— Насмотришься, потерпи, — буркнула Серафима и задумалась.
— Чую, с тобой увидишь… — с недоверием сквозь зубы процедила Аглая, сунулась к окну, загрустила. — Неизвестно ещё, как встретят. А вдруг от ворот поворот?
— Кавалера тебе подберу, — встрепенулась Серафима и оглядела молодящуюся блондинку, съёжившуюся от тревожных мыслей и мигом утратившую шик. — Ты у меня вон какая красавица! Не продешевлю, генерала, не ниже, тебе сыщу! Их там как грязи!
— Не сглазь! — враз оживилась та и всплеснула руками. — Только б не такого, как наш Никитка!
— Никитка?.. А что Никитка? Это ты комиссара Седова мне припомнила? — так и остолбенела Серафима и вся ощетинилась, будто дикая кошка, готовая к прыжку. — Да мы с тобой, подруга, за ним как за каменной стеной жили! Обе! Нашла кем попрекнуть!
— Какая уж там стена! — вспыхнув, напряглась и Аглая. — Еле ноги от тюрьмы унесли!

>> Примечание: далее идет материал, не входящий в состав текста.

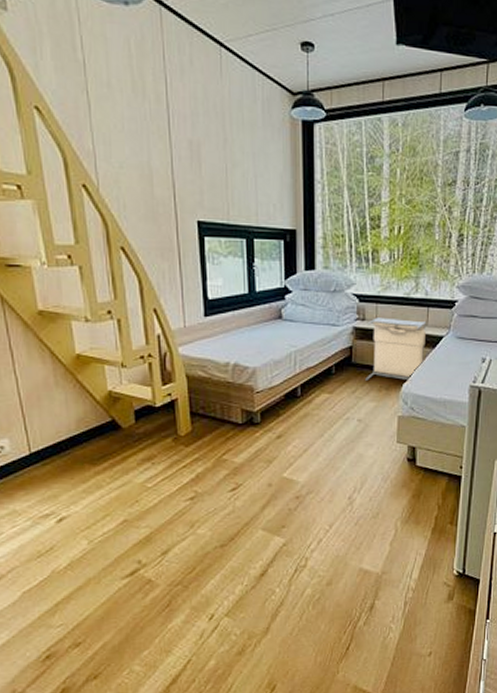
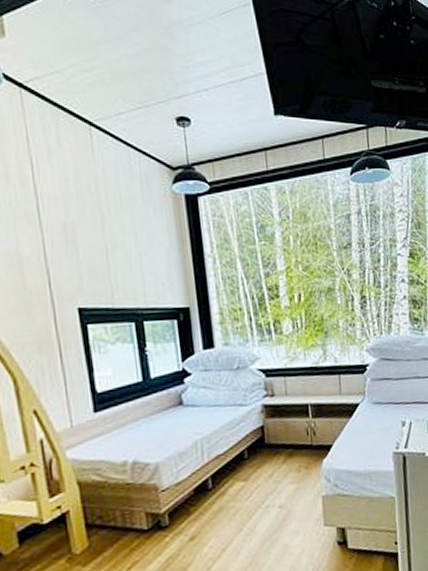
laundry hamper: present [365,317,426,381] -> none [276,390,343,462]

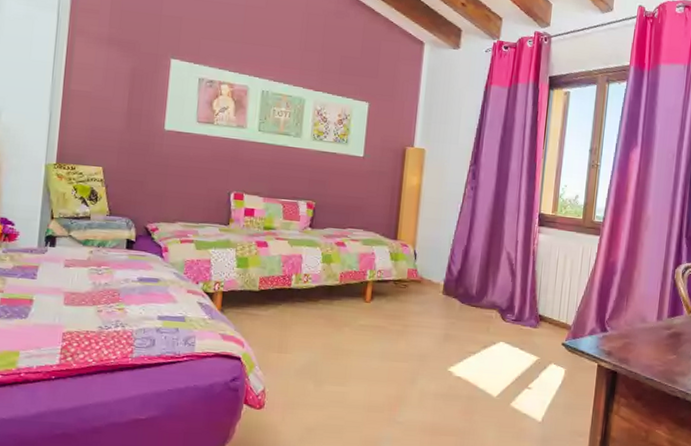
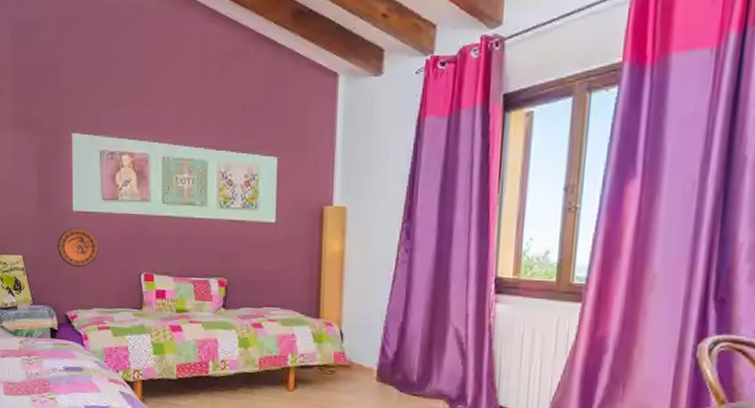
decorative plate: none [144,145,189,183] -> present [58,227,99,268]

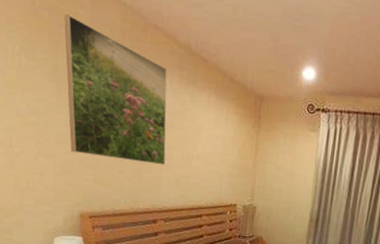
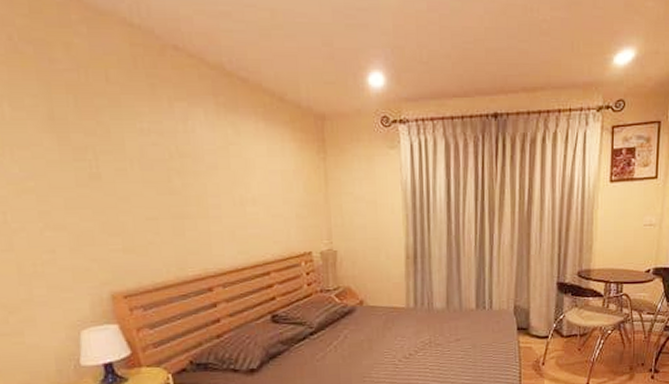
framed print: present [64,13,167,165] -> none [54,45,213,219]

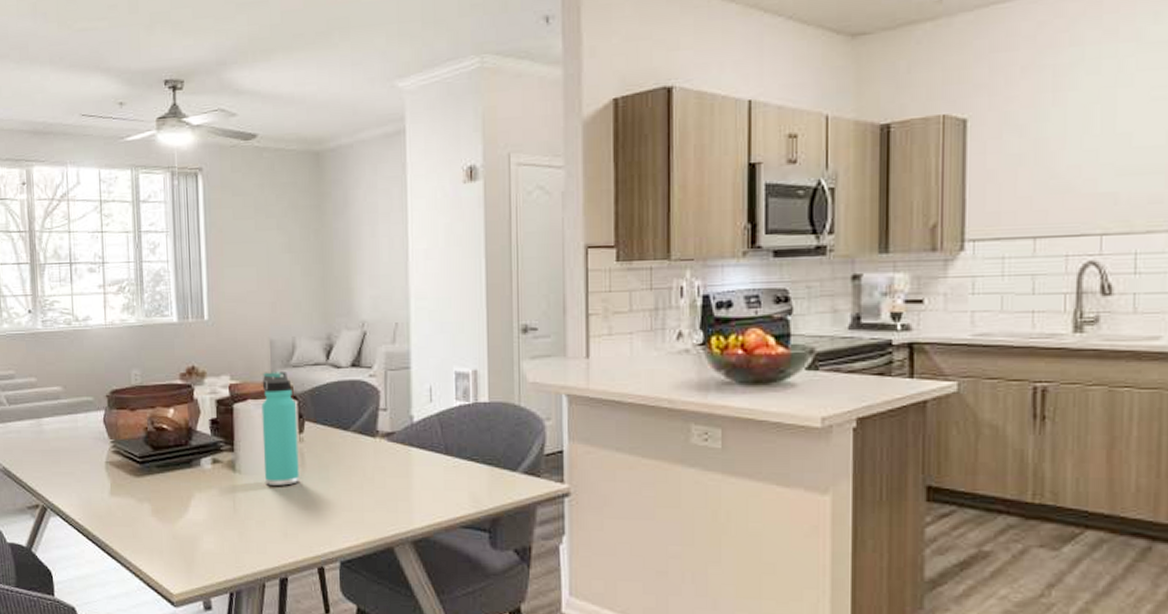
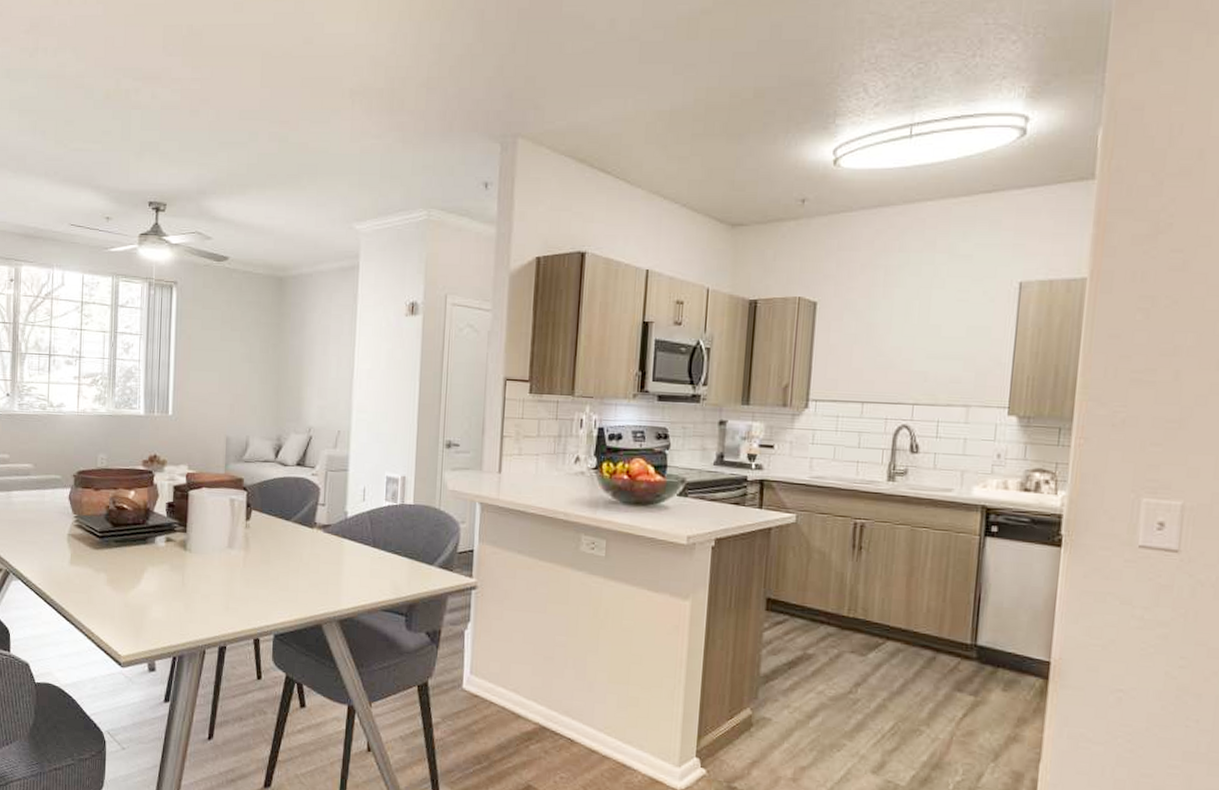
thermos bottle: present [261,372,299,486] -> none [212,464,246,566]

— А кто же знал, что он лапу в казну запустит? — Серафима привалилась к стенке спиной, смолкла, обмякнув вся, однако переживания её были недолгими; подвела глазки пальчиком, будто слезу смахнула, просветлела личиком, обняла, прижалась к подружке щекой к щеке. — Не виню его ни в чём, и не судьи мы ему. Крепким мужиком был. Таких сейчас поискать днём с огнём. Сгубила его жалость. Двоих нас ему хотелось содержать. Помнишь, ночами в постели что нашёптывал… про модные любовные треугольнички, шуры-муры иностранные, стишки читал?.. Тронутый был он душой насчёт тонких чувств, помнишь его слова про геометрию необычных человеческих отношений?.. Писателя Тургенева, итальянку Виардо и её муженька?.. Неужели забыла? Им ведь тридцати лет не было, чуть нас моложе. А про наших? Этих?.. Поэта Есенина, артистку Зинаиду Райх и её мужа, режиссёра Мейерхольда, который даже детей усыновил от её первого брака? На примере тех артистов да поэтов Никитушка нас страстью необычной заразить и собирался. А плохо ли было нам втроём? Неужели забыла всё?..
Глаза Аглаи намокли, она с дрожью прижалась к Серафиме и тоже всплакнула:
— Проходит, летит времечко золотое…
Так и сидели бы неизвестно какое время, обнявшись, эти изрядно потрёпанные жизнью два, с виду казавшиеся невинными, прелестные существа, но одна из них, светленькая, вдруг встрепенулась и воскликнула:
— Что ж это мы покойника безвредного поминаем, а про живого да ретивого думать забыли?
— Это ты про кого, Глаш?
— Твой-то, сыщик?.. В Астрахани брошенный, вдруг следом явится? Не боишься?
— Кто-кто?
— Как кто? Турин твой! Если он самого Корнета Копытова ухайдакал до смерти, то чего с нашими курортными фраерами сотворит? Он же по ревности своей в море их утопит. Не следить ли за нами своего верного Егора наладил?